Breakthrough Study Reveals New Path to Heal Chronic Wounds

An international team of scientists has identified a groundbreaking approach to accelerate the healing of chronic wounds infected by antibiotic-resistant bacteria. The research, led by a team at Nanyang Technological University (NTU Singapore) in collaboration with the University of Geneva, highlights the behavior of the bacterium Enterococcus faecalis as a crucial factor in impeding wound healing.

In their preclinical study, published in the journal Science Advances, the researchers focused on how E. faecalis affects human skin cells. Unlike other bacteria that produce toxins, this bacterium generates reactive oxygen species (ROS), which significantly disrupt the healing process. The study showed that ROS activates the unfolded protein response (UPR) in epithelial cells, hindering their ability to migrate and heal wounds.

Understanding the Mechanism of Impairment

The team, co-led by NTU’s Guillaume Thibault, PhD, and Kimberly Kline, PhD, from the University of Geneva, established a direct link between bacterial metabolism and dysfunction in host cells. Their findings suggest that extracellular electron transport (EET) is a previously unrecognized mechanism through which E. faecalis produces ROS, leading to impaired wound healing.

Listings of objects with their pixel coordinates:
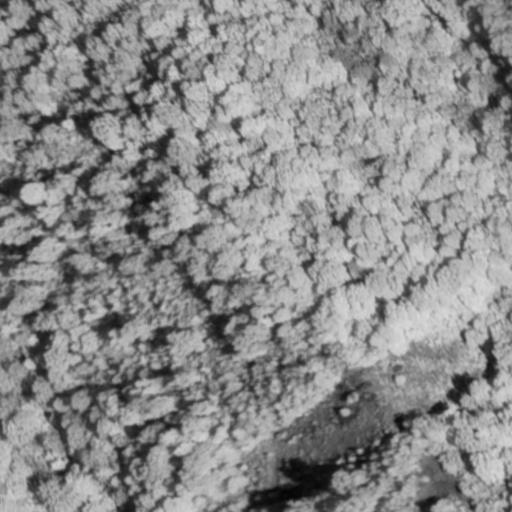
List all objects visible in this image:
power tower: (371, 400)
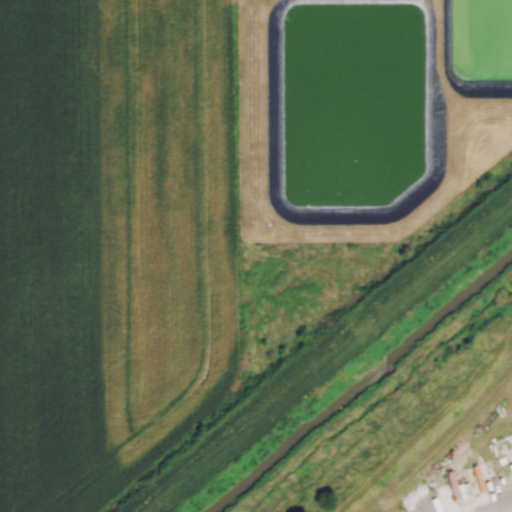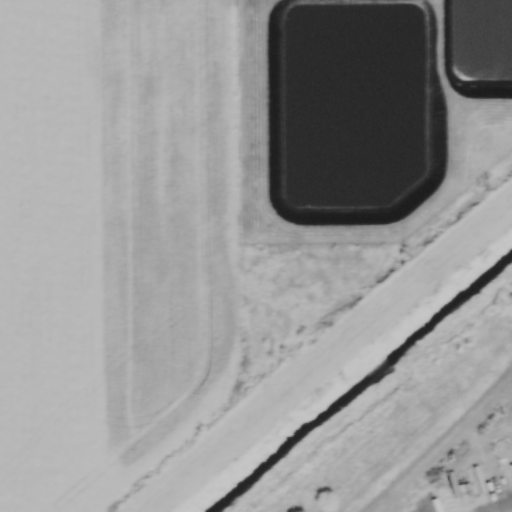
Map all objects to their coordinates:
river: (362, 384)
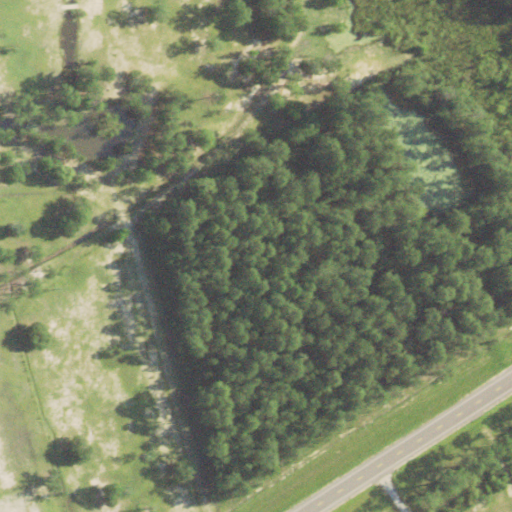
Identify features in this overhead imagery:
road: (25, 202)
road: (411, 447)
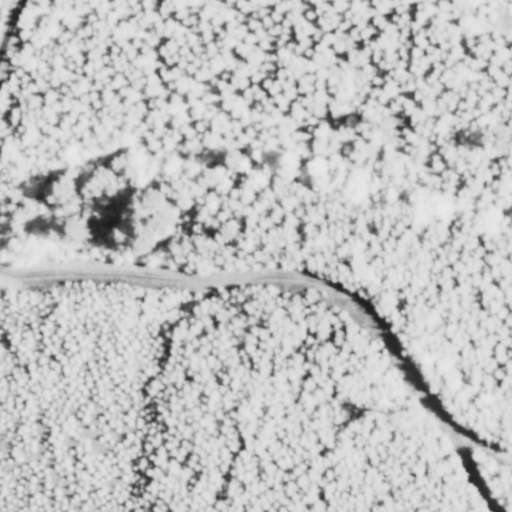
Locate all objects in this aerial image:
road: (7, 19)
road: (209, 68)
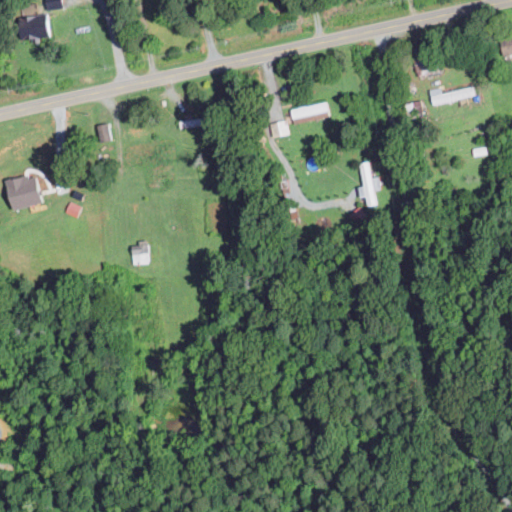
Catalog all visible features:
building: (55, 3)
road: (317, 20)
building: (39, 25)
road: (209, 32)
road: (115, 42)
road: (455, 55)
road: (254, 56)
building: (452, 93)
building: (312, 111)
building: (106, 131)
building: (152, 151)
road: (279, 151)
building: (370, 184)
building: (147, 250)
road: (421, 275)
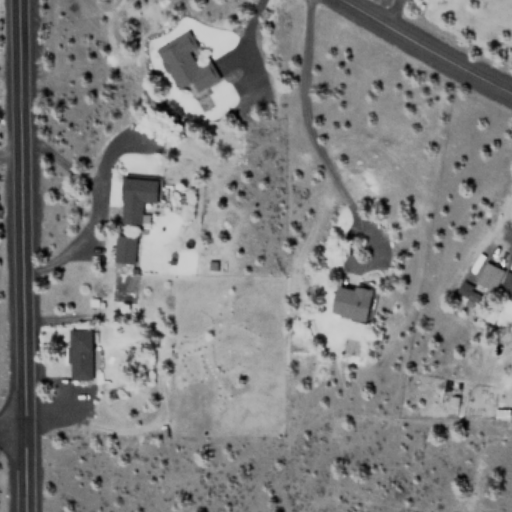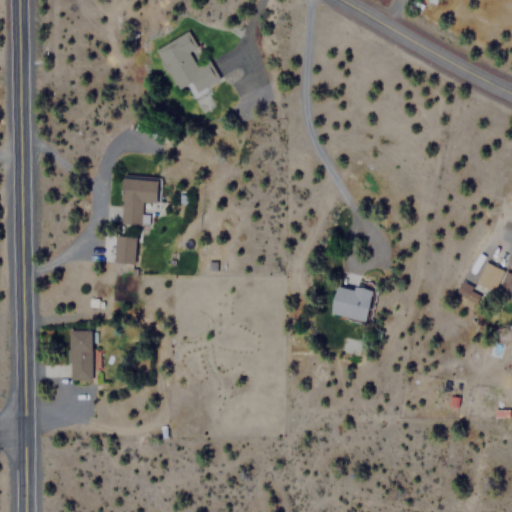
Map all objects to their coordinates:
road: (422, 46)
building: (183, 62)
building: (187, 64)
building: (134, 196)
building: (135, 196)
building: (123, 247)
building: (123, 251)
road: (21, 256)
building: (489, 276)
building: (494, 279)
building: (505, 286)
building: (463, 289)
building: (351, 302)
building: (356, 302)
building: (78, 354)
building: (81, 354)
road: (12, 433)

◆ YOUR TASKS:
1: For each of the following statements, say yes or no to whether it agrees with the wound-healing article, and quote the article's deciding words.
(a) The study appeared in the journal Science Advances.
(b) Like other bacteria, E. faecalis hinders healing by producing toxins.
(c) Kimberly Kline is from NTU Singapore.
2: Please carry the wound-healing article on from its final sentence.

◆ ANSWERS BY TASK:
1:
(a) Yes: "published in the journal Science Advances"
(b) No: "Unlike other bacteria that produce toxins, this bacterium generates reactive oxygen species (ROS)"
(c) No: "Kimberly Kline, PhD, from the University of Geneva"

2:
In their research, they noted, “Our findings establish EET as a virulence mechanism that links bacterial redox metabolism to host cell stress and impaired repair, offering new avenues for therapeutic intervention in chronic infections.” This new understanding could pave the way for innovative treatments targeting chronic wounds, which affect an estimated 18.6 million people worldwide each year, particularly those with diabetes.

The situation is pressing; in Singapore alone, there are over 16,000 cases of chronic wounds annually, including diabetic foot ulcers, which are a leading cause of lower-limb amputations. The implications of this research extend beyond Singapore, addressing a global health challenge prevalent in many regions.

Potential Therapeutic Strategies

The researchers’ experiments revealed that a genetically modified strain of E. faecalis, lacking the EET pathway, produced significantly less hydrogen peroxide and did not inhibit wound healing. This finding confirmed the central role of the metabolic pathway in the bacterium’s ability to disrupt skin repair.

By neutralizing the harmful effects of hydrogen peroxide with catalase—a naturally occurring antioxidant enzyme—the team successfully restored the migration and healing capabilities of skin cells. This approach suggests a promising therapeutic strategy that moves beyond traditional antibiotics to address antibiotic-resistant strains of E. faecalis.

Thibault emphasized the novel approach: “Instead of focusing on killing the bacteria with antibiotics, which is becoming increasingly difficult and leads to future antibiotic resistance, we can now neutralize it by blocking the harmful products it generates.” This signifies a paradigm shift in treating chronic wounds, as researchers target the underlying cause of the issue rather than the bacteria itself.

The findings underscore the potential for wound dressings infused with antioxidants like catalase, which could expedite the transition from laboratory research to clinical application. As the study utilized human skin cells, the implications may directly translate to human physiology, paving the way for new treatments for patients with non-healing wounds.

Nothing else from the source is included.